Singles from Britannia High Soundtrack
- "Proud" Released: 2008;

= Britannia High (soundtrack) =

Britannia High Soundtrack is the soundtrack album released from the ITV television show Britannia High The soundtrack features 18 songs from the series. The album is according to Play.com available in 2 different cover colours; the original Blue and the Limited Edition Pink. The album was released on 24 November 2008 by Polydor. The album failed to chart.

==Track listing==
1. "Start of Something" (Gary Barlow / Eliot Kennedy / Andy Hill)- 2:50
2. "Missing Person" (Gary Barlow/Eliot Kennedy/Gary Baker (Gary Go)) – 2:43
3. "Best of Me" – (Eliot Kennedy/Gary Barlow/Gary Baker (Gary Go)/James Bourne – 3:10
4. "Watch This Space" – (Stephen Lipson/Nina Woodford/Phil Thornalley) – 3:34
5. "Growing Pains" – (Eliot Kennedy/Chris Braide/Nina Woodford) 3:25
6. "What Good Is Love?" -(Gary Barlow/Chris Braide/Stephen Lipson) – 2:50
7. "So High" – (Stephen Lipson/Nina Woodford) – 2:25
8. "Wake Up" – (Eliot Kennedy/Steve Robson/Andy Hill) – 2:48
9. "Body To Body" – (Karen Poole/Jem Godfrey/Martin Terefe) – 2:58
10. "The Things That We Don't Say" – (M Sutton/Chris Neil/Eg White)- 3:35
11. "Proud" – (Steve Mac/Wayne Hector/Andy Hill) – 3:28
12. "Fight Song" – (Steve Mac/Chris Braide/Mark Owen) – 3:30
13. "Do It All Over Again" – (Eliot Kennedy/Gary Barlow/Ina Wroldsen) – 4:00
14. "Picking Up The Pieces" – (M Sutton/Ina Wroldsen/Mark Owen) 3:26
15. "Confessions" – (Gary Barlow/Eliot Kennedy/Jem Godfrey/Bill Padley/S Osuji/H Thomson) – 3:27
16. "Without You" – (Gary Barlow/Lucie Silvas) – 3:49
17. "Weight of the World" – (Guy Chambers/Mark Owen/Ina Wroldsen) – 2:43
18. "Changing Man" – (M Prime/Bryn Christopher/Tim Woodcock) 3:55
- There is also a weblink on the CD which allows the owner to download a Britannia High Megamix (ft. Start of Something, Wake Up, Missing Person, Best of Me and Watch This Space), Start of Something video, Start of Something (behind the scenes) and a remix of Watch This Space.
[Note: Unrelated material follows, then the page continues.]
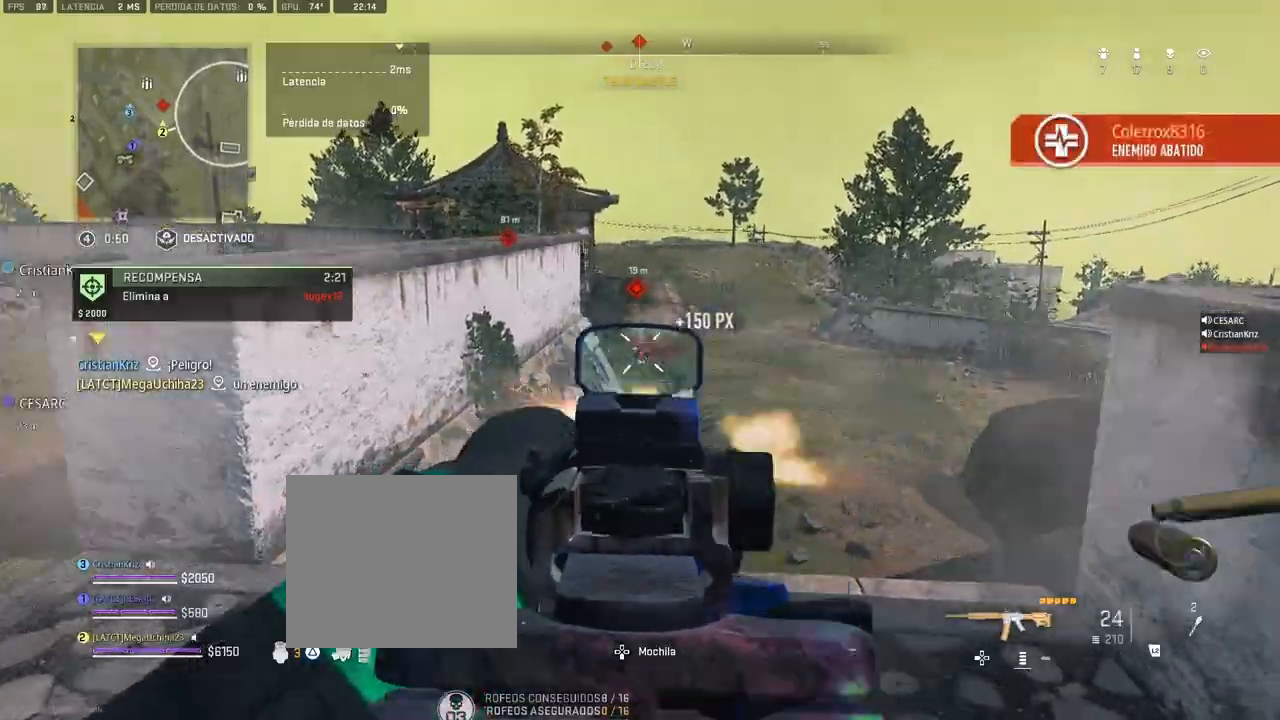
{"buttons": [], "left_stick": "up-left", "right_stick": "left", "events": [[317, "left_stick", "up"], [433, "L1", "up"], [467, "left_stick", "up-left"], [483, "R1", "up"], [500, "right_stick", "left"]]}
These bonuses are also available on iTunes to buy.

== Reception ==
The single "Watch This Space" from the soundtrack received a negative review in Digital Spy, which described it as being, along with the rest of the soundtrack, "somewhere between tolerable and terrible."